───── Study text ─────

OST has given us new opportunities to live a fulfilling life and experience the joy of motherhood, and we are grateful to those who pushed hard for its introduction in Ukraine. However, as patients, we face extremely challenging treatment conditions, and we think it’s time for a change.

Every day I spend more than two hours to get to the OST clinic for my medication. In Ukraine’s larger cities this can take up to four hours. That’s 730 hours a year. I would love to spend these 730 hours on something else: my children, the job I love, my health. Yet the medical system in Ukraine is quite rigid and doesn’t allow for OST take-homes or prescriptions. The bureaucracy and my status as a drug-dependent person leave me no opportunity to change the situation in the region where I live.

I have a dream—to spend a vacation with my kids by the sea. However, my medication, buprenorphine, is only available in a few regions throughout Ukraine, and none of them are near the sea.

─────

Complete the following:
1. Summarize the text on OST treatment in Ukraine in two sentences.
2. Answer these questions from the text on OST treatment in Ukraine:
(a) How many hours a year does the writer say the clinic trips add up to?
(b) How long can the trip to the clinic take in Ukraine's larger cities?
(c) What medication does the writer take?
3. Decide whether each statement agrees with the text on OST treatment in Ukraine:
(a) The writer's daily trip to the clinic takes less than an hour.
(b) Ukraine's medical system permits OST take-homes.
(c) Buprenorphine can be obtained in only a few regions of Ukraine.

───── Dataset records ─────

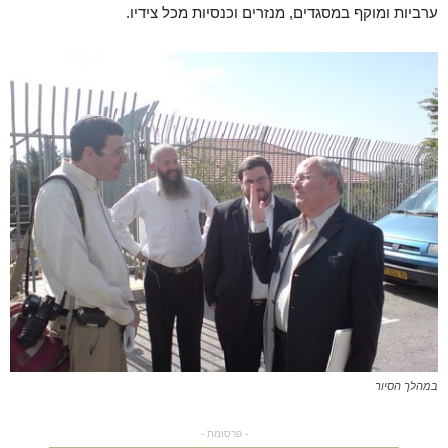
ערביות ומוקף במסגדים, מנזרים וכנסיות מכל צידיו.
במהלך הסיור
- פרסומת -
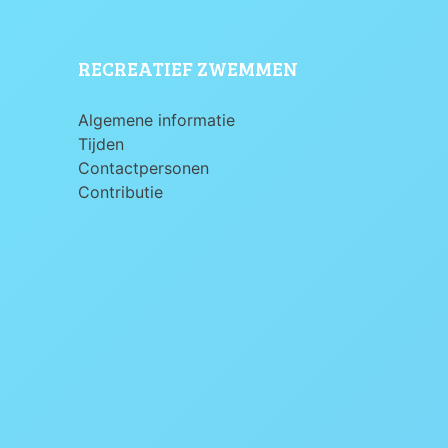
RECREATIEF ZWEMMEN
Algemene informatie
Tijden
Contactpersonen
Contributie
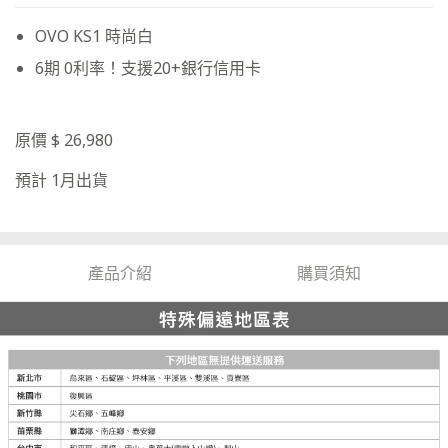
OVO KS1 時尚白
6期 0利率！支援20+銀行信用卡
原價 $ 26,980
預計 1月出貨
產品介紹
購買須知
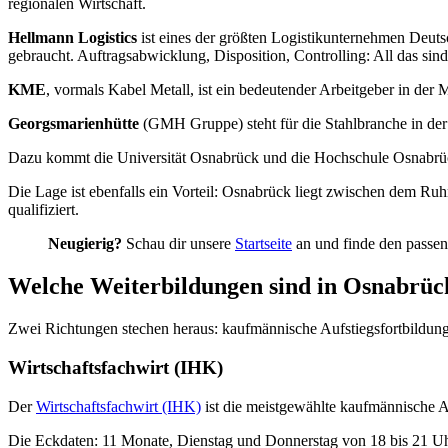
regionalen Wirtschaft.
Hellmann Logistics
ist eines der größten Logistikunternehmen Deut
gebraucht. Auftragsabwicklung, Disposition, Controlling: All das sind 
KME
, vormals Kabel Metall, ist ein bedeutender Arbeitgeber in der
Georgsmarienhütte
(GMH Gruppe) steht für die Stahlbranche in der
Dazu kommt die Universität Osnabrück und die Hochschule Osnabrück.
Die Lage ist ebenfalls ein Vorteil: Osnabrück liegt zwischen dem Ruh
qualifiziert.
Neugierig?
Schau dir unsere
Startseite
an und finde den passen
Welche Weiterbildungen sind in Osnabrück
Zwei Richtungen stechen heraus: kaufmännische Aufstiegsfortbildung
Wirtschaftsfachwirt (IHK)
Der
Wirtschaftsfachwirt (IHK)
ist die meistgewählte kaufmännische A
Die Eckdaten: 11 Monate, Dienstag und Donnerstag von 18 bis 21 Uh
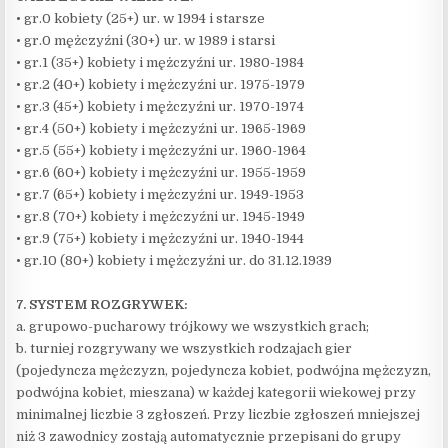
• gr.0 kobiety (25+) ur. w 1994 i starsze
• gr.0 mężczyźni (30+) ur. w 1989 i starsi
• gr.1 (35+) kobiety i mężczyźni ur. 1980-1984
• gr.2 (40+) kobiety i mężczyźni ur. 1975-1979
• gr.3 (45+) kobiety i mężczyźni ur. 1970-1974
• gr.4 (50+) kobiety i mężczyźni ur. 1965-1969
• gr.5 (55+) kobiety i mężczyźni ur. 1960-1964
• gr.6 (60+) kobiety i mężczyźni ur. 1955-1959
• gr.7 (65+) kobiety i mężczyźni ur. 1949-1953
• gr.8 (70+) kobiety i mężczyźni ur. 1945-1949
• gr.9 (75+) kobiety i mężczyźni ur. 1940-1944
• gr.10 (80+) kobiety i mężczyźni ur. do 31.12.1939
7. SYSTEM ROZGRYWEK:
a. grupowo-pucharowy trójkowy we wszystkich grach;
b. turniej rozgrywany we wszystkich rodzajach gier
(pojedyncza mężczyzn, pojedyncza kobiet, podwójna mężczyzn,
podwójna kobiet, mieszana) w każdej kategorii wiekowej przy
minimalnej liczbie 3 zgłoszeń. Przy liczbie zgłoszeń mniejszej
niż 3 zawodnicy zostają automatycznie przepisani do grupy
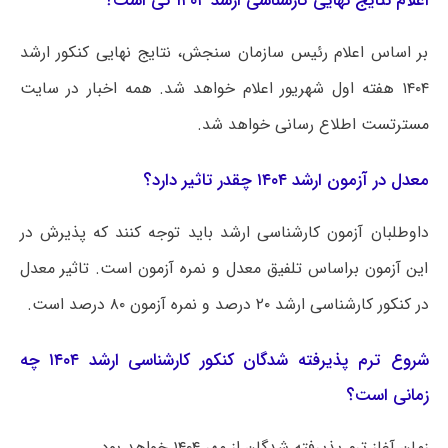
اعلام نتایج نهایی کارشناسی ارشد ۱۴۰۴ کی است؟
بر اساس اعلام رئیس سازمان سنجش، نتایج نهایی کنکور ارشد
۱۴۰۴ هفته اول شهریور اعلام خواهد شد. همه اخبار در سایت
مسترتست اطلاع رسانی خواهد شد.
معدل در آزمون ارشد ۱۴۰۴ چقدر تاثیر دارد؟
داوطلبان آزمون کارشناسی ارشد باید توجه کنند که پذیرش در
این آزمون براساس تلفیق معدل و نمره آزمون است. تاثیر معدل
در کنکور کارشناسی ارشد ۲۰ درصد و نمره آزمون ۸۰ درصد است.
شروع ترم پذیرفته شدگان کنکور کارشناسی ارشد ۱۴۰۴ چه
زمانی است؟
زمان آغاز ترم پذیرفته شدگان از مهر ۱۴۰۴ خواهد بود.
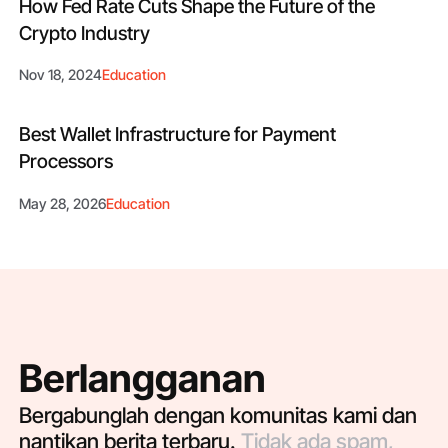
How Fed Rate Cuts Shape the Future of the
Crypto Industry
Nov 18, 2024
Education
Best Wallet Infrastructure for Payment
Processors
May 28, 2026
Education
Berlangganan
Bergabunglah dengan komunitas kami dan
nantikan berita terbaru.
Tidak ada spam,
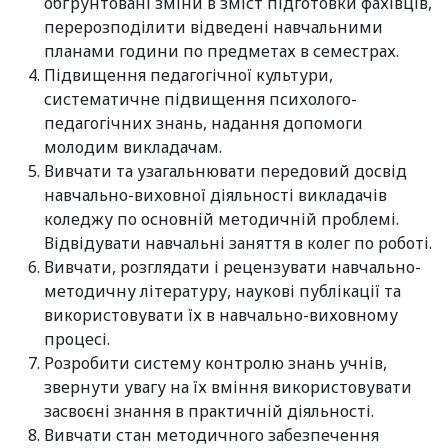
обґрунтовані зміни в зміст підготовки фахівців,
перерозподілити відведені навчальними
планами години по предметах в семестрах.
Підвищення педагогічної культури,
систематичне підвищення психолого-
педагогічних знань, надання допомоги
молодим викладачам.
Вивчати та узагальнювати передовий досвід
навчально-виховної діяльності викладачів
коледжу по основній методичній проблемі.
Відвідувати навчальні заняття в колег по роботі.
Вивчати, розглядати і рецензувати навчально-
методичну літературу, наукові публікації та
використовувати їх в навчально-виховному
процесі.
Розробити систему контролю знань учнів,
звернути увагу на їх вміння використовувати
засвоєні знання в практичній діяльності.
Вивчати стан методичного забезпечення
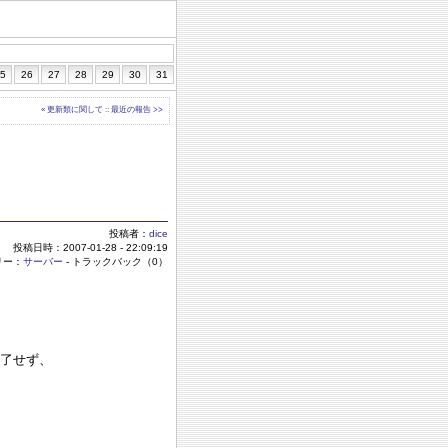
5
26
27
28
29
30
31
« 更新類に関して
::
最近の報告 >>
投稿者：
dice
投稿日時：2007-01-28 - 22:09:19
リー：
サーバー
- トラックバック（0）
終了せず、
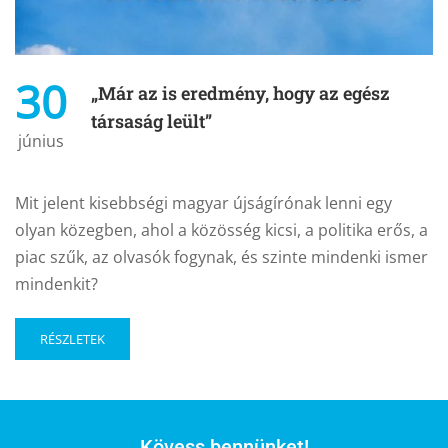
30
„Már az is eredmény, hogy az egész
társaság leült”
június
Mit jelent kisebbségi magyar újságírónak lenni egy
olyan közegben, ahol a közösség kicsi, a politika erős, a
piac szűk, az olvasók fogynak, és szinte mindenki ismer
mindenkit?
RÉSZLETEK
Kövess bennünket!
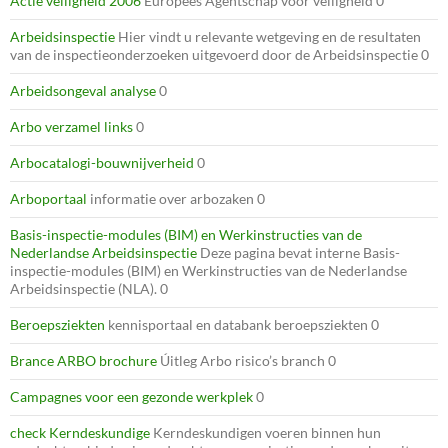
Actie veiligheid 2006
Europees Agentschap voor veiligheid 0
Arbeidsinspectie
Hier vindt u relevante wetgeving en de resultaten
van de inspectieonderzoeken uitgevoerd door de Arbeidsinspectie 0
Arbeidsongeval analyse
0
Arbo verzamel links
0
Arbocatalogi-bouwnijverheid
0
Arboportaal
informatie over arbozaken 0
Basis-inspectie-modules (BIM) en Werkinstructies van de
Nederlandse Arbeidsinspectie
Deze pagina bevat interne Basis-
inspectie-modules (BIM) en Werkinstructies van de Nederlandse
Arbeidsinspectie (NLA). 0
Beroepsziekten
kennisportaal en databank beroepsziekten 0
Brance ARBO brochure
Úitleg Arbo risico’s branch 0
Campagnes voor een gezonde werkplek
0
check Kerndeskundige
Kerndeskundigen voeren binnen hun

─────

Responses by item number:
1. The writer credits OST with opening new opportunities, including the joy of motherhood, but says patients in Ukraine face extremely challenging treatment conditions that need to change. Getting to the clinic takes the writer more than two hours every day because the system allows no take-homes or prescriptions, and buprenorphine is available in only a few regions, none of them near the sea.

2.
(a) 730 hours.
(b) Up to four hours.
(c) Buprenorphine.

3.
(a) No: "Every day I spend more than two hours to get to the OST clinic for my medication."
(b) No: "doesn’t allow for OST take-homes or prescriptions."
(c) Yes: "is only available in a few regions throughout Ukraine."